Capitol View is located between Perkerson Park and the proposed Atlanta Beltline park system. Capitol View also shares the park with the nearby Sylvan Hills neighborhood. Perkerson is a 50 acre park with a large pavilion and several other picnic facilities. A new playground was recently installed during a renovation of the park's recreation center. In March 2010, the Friends of Perkerson Park, a community volunteer group, hosted the first "Spring Forward Festival" which raised money to make improvements to the park.

The park also features the following sport amenities:

- Basketball courts
- Tennis courts
- Baseball, softball, and Little League fields
- Sprayground

Perkerson Park is home to one of two disc golf courses in the city of Atlanta.

Capitol View is between two of the six targeted economic development areas on the Atlanta Beltline: Murphy's Crossing, directly north, and University/Metropolitan to the east.

==Education==

===Atlanta Public Schools===
The Atlanta Public Schools for the neighborhood are:

- Carver Early College High School
- Perkerson Elementary School
- Sylvan Hills Middle School

===Colleges and universities===
Many colleges are located within a few miles of Capitol View.
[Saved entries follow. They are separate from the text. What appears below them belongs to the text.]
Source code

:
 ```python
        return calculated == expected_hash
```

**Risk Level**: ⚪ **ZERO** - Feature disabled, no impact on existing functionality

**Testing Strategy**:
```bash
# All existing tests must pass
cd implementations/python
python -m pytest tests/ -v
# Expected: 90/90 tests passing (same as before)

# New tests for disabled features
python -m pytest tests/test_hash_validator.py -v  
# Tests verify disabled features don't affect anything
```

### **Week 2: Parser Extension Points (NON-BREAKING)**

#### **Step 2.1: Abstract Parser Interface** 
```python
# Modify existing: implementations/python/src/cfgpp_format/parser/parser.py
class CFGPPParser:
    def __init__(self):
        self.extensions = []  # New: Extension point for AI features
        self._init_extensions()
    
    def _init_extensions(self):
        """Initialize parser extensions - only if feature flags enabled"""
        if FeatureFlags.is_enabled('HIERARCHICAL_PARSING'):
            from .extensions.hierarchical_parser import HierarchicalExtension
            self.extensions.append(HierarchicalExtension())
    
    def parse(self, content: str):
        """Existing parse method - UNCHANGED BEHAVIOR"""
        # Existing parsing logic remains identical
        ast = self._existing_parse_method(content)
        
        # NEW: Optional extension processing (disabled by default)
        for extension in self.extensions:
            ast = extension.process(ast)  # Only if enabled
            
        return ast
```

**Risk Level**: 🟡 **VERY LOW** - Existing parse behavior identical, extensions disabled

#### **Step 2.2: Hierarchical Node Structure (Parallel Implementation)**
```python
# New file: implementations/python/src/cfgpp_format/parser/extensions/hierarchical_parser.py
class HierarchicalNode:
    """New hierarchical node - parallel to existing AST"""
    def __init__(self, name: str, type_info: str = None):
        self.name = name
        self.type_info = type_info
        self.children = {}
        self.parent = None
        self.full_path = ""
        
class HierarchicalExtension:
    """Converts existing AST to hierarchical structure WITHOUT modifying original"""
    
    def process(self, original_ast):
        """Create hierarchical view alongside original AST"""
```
These include:

- Atlanta Metropolitan College
- Atlanta Technical College
- Clark Atlanta University
- Georgia Institute of Technology
- Georgia State University
- Morehouse College

===Metropolitan Library===
In 2015, the Atlanta–Fulton Public Library System completed construction of the Metropolitan Library in the neighborhood at 1332 Metropolitan Parkway, Atlanta, GA 30310. The library was part of a $275 million building initiative established in 2008 that brought eight new and two expanded libraries to the Atlanta metro area.